[Saved entries]
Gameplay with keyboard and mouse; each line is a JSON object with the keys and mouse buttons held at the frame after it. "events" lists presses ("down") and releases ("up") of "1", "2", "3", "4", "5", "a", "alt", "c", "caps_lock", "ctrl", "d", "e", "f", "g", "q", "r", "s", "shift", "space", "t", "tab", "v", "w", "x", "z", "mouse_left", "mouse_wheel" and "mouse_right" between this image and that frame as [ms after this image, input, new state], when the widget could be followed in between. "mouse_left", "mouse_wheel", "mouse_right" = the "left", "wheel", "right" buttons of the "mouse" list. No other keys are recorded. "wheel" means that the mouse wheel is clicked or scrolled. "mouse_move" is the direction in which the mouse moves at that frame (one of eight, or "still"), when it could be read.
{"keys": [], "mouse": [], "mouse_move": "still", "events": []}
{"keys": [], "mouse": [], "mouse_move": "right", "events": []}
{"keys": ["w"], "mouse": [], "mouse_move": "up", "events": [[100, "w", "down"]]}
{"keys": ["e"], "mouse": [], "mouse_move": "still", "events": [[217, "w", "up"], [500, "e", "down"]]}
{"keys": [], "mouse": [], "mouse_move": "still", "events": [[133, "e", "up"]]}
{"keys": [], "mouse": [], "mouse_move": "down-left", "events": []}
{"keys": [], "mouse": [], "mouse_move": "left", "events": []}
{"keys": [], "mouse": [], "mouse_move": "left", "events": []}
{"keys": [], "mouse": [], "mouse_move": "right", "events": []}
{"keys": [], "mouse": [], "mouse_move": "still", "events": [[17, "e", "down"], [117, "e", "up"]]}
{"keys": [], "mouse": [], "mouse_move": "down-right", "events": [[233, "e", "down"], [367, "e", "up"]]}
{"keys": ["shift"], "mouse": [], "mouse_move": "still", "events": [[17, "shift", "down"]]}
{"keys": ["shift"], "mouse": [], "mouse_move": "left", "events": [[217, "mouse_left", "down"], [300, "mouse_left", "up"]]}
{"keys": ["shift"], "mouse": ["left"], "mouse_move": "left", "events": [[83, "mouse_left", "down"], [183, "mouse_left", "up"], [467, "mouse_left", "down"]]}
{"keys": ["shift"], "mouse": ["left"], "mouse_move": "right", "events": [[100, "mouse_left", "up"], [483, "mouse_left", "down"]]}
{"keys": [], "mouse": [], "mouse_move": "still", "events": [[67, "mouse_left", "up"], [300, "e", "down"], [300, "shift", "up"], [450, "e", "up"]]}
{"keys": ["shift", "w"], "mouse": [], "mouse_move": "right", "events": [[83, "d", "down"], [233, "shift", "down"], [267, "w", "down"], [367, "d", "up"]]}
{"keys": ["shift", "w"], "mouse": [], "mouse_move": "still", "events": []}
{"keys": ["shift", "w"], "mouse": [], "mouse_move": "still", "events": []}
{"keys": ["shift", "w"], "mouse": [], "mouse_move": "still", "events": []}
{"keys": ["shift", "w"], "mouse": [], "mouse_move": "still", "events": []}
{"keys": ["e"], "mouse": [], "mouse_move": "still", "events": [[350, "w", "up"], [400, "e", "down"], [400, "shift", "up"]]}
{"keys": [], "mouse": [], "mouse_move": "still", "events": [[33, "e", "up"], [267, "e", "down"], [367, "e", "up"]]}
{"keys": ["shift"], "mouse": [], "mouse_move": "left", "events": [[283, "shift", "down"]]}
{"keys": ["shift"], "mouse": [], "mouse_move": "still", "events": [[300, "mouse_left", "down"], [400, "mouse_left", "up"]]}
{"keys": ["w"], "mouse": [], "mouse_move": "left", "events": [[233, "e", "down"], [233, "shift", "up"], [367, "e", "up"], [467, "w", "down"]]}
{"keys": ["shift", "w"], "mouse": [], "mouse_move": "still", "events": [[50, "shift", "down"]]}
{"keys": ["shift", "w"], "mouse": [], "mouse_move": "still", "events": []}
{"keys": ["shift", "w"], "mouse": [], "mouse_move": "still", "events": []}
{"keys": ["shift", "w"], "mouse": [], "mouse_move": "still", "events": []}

* Work order: Repeat the data in full, keeping each word exactly as it is.

* Output:
Gameplay with keyboard and mouse; each line is a JSON object with the keys and mouse buttons held at the frame after it. "events" lists presses ("down") and releases ("up") of "1", "2", "3", "4", "5", "a", "alt", "c", "caps_lock", "ctrl", "d", "e", "f", "g", "q", "r", "s", "shift", "space", "t", "tab", "v", "w", "x", "z", "mouse_left", "mouse_wheel" and "mouse_right" between this image and that frame as [ms after this image, input, new state], when the widget could be followed in between. "mouse_left", "mouse_wheel", "mouse_right" = the "left", "wheel", "right" buttons of the "mouse" list. No other keys are recorded. "wheel" means that the mouse wheel is clicked or scrolled. "mouse_move" is the direction in which the mouse moves at that frame (one of eight, or "still"), when it could be read.
{"keys": [], "mouse": [], "mouse_move": "still", "events": []}
{"keys": [], "mouse": [], "mouse_move": "right", "events": []}
{"keys": ["w"], "mouse": [], "mouse_move": "up", "events": [[100, "w", "down"]]}
{"keys": ["e"], "mouse": [], "mouse_move": "still", "events": [[217, "w", "up"], [500, "e", "down"]]}
{"keys": [], "mouse": [], "mouse_move": "still", "events": [[133, "e", "up"]]}
{"keys": [], "mouse": [], "mouse_move": "down-left", "events": []}
{"keys": [], "mouse": [], "mouse_move": "left", "events": []}
{"keys": [], "mouse": [], "mouse_move": "left", "events": []}
{"keys": [], "mouse": [], "mouse_move": "right", "events": []}
{"keys": [], "mouse": [], "mouse_move": "still", "events": [[17, "e", "down"], [117, "e", "up"]]}
{"keys": [], "mouse": [], "mouse_move": "down-right", "events": [[233, "e", "down"], [367, "e", "up"]]}
{"keys": ["shift"], "mouse": [], "mouse_move": "still", "events": [[17, "shift", "down"]]}
{"keys": ["shift"], "mouse": [], "mouse_move": "left", "events": [[217, "mouse_left", "down"], [300, "mouse_left", "up"]]}
{"keys": ["shift"], "mouse": ["left"], "mouse_move": "left", "events": [[83, "mouse_left", "down"], [183, "mouse_left", "up"], [467, "mouse_left", "down"]]}
{"keys": ["shift"], "mouse": ["left"], "mouse_move": "right", "events": [[100, "mouse_left", "up"], [483, "mouse_left", "down"]]}
{"keys": [], "mouse": [], "mouse_move": "still", "events": [[67, "mouse_left", "up"], [300, "e", "down"], [300, "shift", "up"], [450, "e", "up"]]}
{"keys": ["shift", "w"], "mouse": [], "mouse_move": "right", "events": [[83, "d", "down"], [233, "shift", "down"], [267, "w", "down"], [367, "d", "up"]]}
{"keys": ["shift", "w"], "mouse": [], "mouse_move": "still", "events": []}
{"keys": ["shift", "w"], "mouse": [], "mouse_move": "still", "events": []}
{"keys": ["shift", "w"], "mouse": [], "mouse_move": "still", "events": []}
{"keys": ["shift", "w"], "mouse": [], "mouse_move": "still", "events": []}
{"keys": ["e"], "mouse": [], "mouse_move": "still", "events": [[350, "w", "up"], [400, "e", "down"], [400, "shift", "up"]]}
{"keys": [], "mouse": [], "mouse_move": "still", "events": [[33, "e", "up"], [267, "e", "down"], [367, "e", "up"]]}
{"keys": ["shift"], "mouse": [], "mouse_move": "left", "events": [[283, "shift", "down"]]}
{"keys": ["shift"], "mouse": [], "mouse_move": "still", "events": [[300, "mouse_left", "down"], [400, "mouse_left", "up"]]}
{"keys": ["w"], "mouse": [], "mouse_move": "left", "events": [[233, "e", "down"], [233, "shift", "up"], [367, "e", "up"], [467, "w", "down"]]}
{"keys": ["shift", "w"], "mouse": [], "mouse_move": "still", "events": [[50, "shift", "down"]]}
{"keys": ["shift", "w"], "mouse": [], "mouse_move": "still", "events": []}
{"keys": ["shift", "w"], "mouse": [], "mouse_move": "still", "events": []}
{"keys": ["shift", "w"], "mouse": [], "mouse_move": "still", "events": []}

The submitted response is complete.